ABOUT THIS TASK:
For this exercise, write each entry below out precisely and omit the pictures.

DATASET RECORDS:
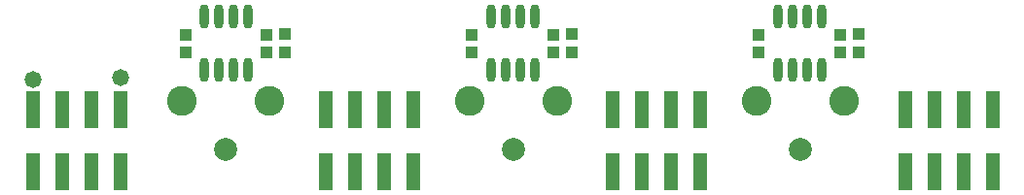
<source format=gbs>
G04*
G04 #@! TF.GenerationSoftware,Altium Limited,Altium Designer,19.1.9 (167)*
G04*
G04 Layer_Color=16711935*
%FSLAX25Y25*%
%MOIN*%
G70*
G01*
G75*
%ADD12C,0.10249*%
%ADD13C,0.07887*%
%ADD14C,0.05800*%
%ADD25R,0.04737X0.13005*%
%ADD26R,0.04147X0.04147*%
%ADD27R,0.03950X0.03950*%
%ADD28O,0.03162X0.08280*%
D12*
X264528Y0D02*
D03*
X294528D02*
D03*
X166102D02*
D03*
X196102D02*
D03*
X67677D02*
D03*
X97677D02*
D03*
D13*
X279528Y-16732D02*
D03*
X181102D02*
D03*
X82677D02*
D03*
D14*
X46600Y7800D02*
D03*
X16500Y7392D02*
D03*
D25*
X46496Y-24291D02*
D03*
X36496D02*
D03*
X46496Y-3032D02*
D03*
X36496D02*
D03*
X26496Y-24291D02*
D03*
Y-3032D02*
D03*
X16496D02*
D03*
Y-24291D02*
D03*
X116890Y-3032D02*
D03*
X126890D02*
D03*
X116890Y-24291D02*
D03*
X126890D02*
D03*
X136890Y-3032D02*
D03*
Y-24291D02*
D03*
X146890D02*
D03*
Y-3032D02*
D03*
X215315Y-3039D02*
D03*
X225315D02*
D03*
X215315Y-24299D02*
D03*
X225315D02*
D03*
X235315Y-3039D02*
D03*
Y-24299D02*
D03*
X245315D02*
D03*
Y-3039D02*
D03*
X315709Y-3032D02*
D03*
X325709D02*
D03*
X315709Y-24291D02*
D03*
X325709D02*
D03*
X335709Y-3032D02*
D03*
Y-24291D02*
D03*
X345709D02*
D03*
Y-3032D02*
D03*
D26*
X96457Y22736D02*
D03*
Y16634D02*
D03*
X194882Y22736D02*
D03*
Y16634D02*
D03*
X293307Y22736D02*
D03*
Y16634D02*
D03*
X68800Y22736D02*
D03*
Y16634D02*
D03*
X167000Y22736D02*
D03*
Y16634D02*
D03*
X265400Y22736D02*
D03*
Y16634D02*
D03*
D27*
X201181Y22835D02*
D03*
Y16535D02*
D03*
X299606Y22950D02*
D03*
Y16650D02*
D03*
X102756Y22835D02*
D03*
Y16535D02*
D03*
D28*
X90177Y10433D02*
D03*
X85177D02*
D03*
X80177D02*
D03*
X75177D02*
D03*
X90177Y28937D02*
D03*
X85177D02*
D03*
X80177D02*
D03*
X75177D02*
D03*
X188602Y10433D02*
D03*
X183602D02*
D03*
X178602D02*
D03*
X173602D02*
D03*
X188602Y28937D02*
D03*
X183602D02*
D03*
X178602D02*
D03*
X173602D02*
D03*
X287028Y10433D02*
D03*
X282028D02*
D03*
X277028D02*
D03*
X272028D02*
D03*
X287028Y28937D02*
D03*
X282028D02*
D03*
X277028D02*
D03*
X272028D02*
D03*
M02*

</source>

EXERCISE SOLUTION:
<source format=gbs>
G04*
G04 #@! TF.GenerationSoftware,Altium Limited,Altium Designer,19.1.9 (167)*
G04*
G04 Layer_Color=16711935*
%FSLAX25Y25*%
%MOIN*%
G70*
G01*
G75*
%ADD12C,0.10249*%
%ADD13C,0.07887*%
%ADD14C,0.05800*%
%ADD25R,0.04737X0.13005*%
%ADD26R,0.04147X0.04147*%
%ADD27R,0.03950X0.03950*%
%ADD28O,0.03162X0.08280*%
D12*
X264528Y0D02*
D03*
X294528D02*
D03*
X166102D02*
D03*
X196102D02*
D03*
X67677D02*
D03*
X97677D02*
D03*
D13*
X279528Y-16732D02*
D03*
X181102D02*
D03*
X82677D02*
D03*
D14*
X46600Y7800D02*
D03*
X16500Y7392D02*
D03*
D25*
X46496Y-24291D02*
D03*
X36496D02*
D03*
X46496Y-3032D02*
D03*
X36496D02*
D03*
X26496Y-24291D02*
D03*
Y-3032D02*
D03*
X16496D02*
D03*
Y-24291D02*
D03*
X116890Y-3032D02*
D03*
X126890D02*
D03*
X116890Y-24291D02*
D03*
X126890D02*
D03*
X136890Y-3032D02*
D03*
Y-24291D02*
D03*
X146890D02*
D03*
Y-3032D02*
D03*
X215315Y-3039D02*
D03*
X225315D02*
D03*
X215315Y-24299D02*
D03*
X225315D02*
D03*
X235315Y-3039D02*
D03*
Y-24299D02*
D03*
X245315D02*
D03*
Y-3039D02*
D03*
X315709Y-3032D02*
D03*
X325709D02*
D03*
X315709Y-24291D02*
D03*
X325709D02*
D03*
X335709Y-3032D02*
D03*
Y-24291D02*
D03*
X345709D02*
D03*
Y-3032D02*
D03*
D26*
X96457Y22736D02*
D03*
Y16634D02*
D03*
X194882Y22736D02*
D03*
Y16634D02*
D03*
X293307Y22736D02*
D03*
Y16634D02*
D03*
X68800Y22736D02*
D03*
Y16634D02*
D03*
X167000Y22736D02*
D03*
Y16634D02*
D03*
X265400Y22736D02*
D03*
Y16634D02*
D03*
D27*
X201181Y22835D02*
D03*
Y16535D02*
D03*
X299606Y22950D02*
D03*
Y16650D02*
D03*
X102756Y22835D02*
D03*
Y16535D02*
D03*
D28*
X90177Y10433D02*
D03*
X85177D02*
D03*
X80177D02*
D03*
X75177D02*
D03*
X90177Y28937D02*
D03*
X85177D02*
D03*
X80177D02*
D03*
X75177D02*
D03*
X188602Y10433D02*
D03*
X183602D02*
D03*
X178602D02*
D03*
X173602D02*
D03*
X188602Y28937D02*
D03*
X183602D02*
D03*
X178602D02*
D03*
X173602D02*
D03*
X287028Y10433D02*
D03*
X282028D02*
D03*
X277028D02*
D03*
X272028D02*
D03*
X287028Y28937D02*
D03*
X282028D02*
D03*
X277028D02*
D03*
X272028D02*
D03*
M02*

</source>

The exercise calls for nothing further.